Work task: Filter the records for "城市学院" and keep each line that has it.

Page layout parsing data:
= Beginning of Section =

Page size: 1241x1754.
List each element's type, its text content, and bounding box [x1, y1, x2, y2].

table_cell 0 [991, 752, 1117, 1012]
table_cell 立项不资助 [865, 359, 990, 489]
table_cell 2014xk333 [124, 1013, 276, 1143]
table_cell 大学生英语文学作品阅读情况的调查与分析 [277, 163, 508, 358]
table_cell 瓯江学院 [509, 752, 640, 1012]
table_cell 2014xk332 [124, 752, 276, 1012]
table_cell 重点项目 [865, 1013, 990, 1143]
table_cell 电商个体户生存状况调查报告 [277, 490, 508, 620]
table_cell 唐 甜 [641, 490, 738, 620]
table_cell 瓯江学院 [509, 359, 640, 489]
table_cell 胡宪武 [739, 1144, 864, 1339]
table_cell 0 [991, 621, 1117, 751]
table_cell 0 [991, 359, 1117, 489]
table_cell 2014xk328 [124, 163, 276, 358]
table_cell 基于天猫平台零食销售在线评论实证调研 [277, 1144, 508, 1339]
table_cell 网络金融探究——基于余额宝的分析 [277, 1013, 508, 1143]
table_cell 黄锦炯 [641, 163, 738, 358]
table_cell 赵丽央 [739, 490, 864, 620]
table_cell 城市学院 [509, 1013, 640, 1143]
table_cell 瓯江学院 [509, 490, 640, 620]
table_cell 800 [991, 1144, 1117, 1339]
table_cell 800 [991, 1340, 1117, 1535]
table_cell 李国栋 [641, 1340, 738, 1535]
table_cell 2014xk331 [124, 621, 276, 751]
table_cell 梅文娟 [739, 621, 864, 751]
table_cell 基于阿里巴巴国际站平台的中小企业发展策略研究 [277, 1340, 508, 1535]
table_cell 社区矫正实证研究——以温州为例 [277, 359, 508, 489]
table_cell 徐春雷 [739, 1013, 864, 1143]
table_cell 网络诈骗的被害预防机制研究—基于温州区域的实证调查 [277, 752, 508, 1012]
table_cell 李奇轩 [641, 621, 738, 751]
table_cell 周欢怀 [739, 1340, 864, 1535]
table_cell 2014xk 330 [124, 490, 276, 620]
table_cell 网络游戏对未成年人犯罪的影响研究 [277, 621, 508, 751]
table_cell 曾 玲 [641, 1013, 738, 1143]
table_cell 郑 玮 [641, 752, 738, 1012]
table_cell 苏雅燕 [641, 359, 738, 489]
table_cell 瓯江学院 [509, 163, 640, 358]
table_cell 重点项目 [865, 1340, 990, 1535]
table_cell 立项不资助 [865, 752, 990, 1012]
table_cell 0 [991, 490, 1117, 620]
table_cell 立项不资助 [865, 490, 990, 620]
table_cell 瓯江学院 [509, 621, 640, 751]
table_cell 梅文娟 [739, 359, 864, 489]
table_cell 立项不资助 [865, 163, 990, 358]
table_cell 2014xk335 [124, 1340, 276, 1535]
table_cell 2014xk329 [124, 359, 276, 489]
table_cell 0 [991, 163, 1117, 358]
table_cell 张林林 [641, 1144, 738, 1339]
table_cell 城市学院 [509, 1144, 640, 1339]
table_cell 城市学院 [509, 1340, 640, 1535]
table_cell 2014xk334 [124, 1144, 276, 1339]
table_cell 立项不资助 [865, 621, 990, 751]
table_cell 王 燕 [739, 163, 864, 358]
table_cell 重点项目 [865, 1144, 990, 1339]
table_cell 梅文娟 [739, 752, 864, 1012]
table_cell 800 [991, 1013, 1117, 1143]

= End of Section =

Solved problem:
table_cell 城市学院 [509, 1013, 640, 1143]
table_cell 城市学院 [509, 1144, 640, 1339]
table_cell 城市学院 [509, 1340, 640, 1535]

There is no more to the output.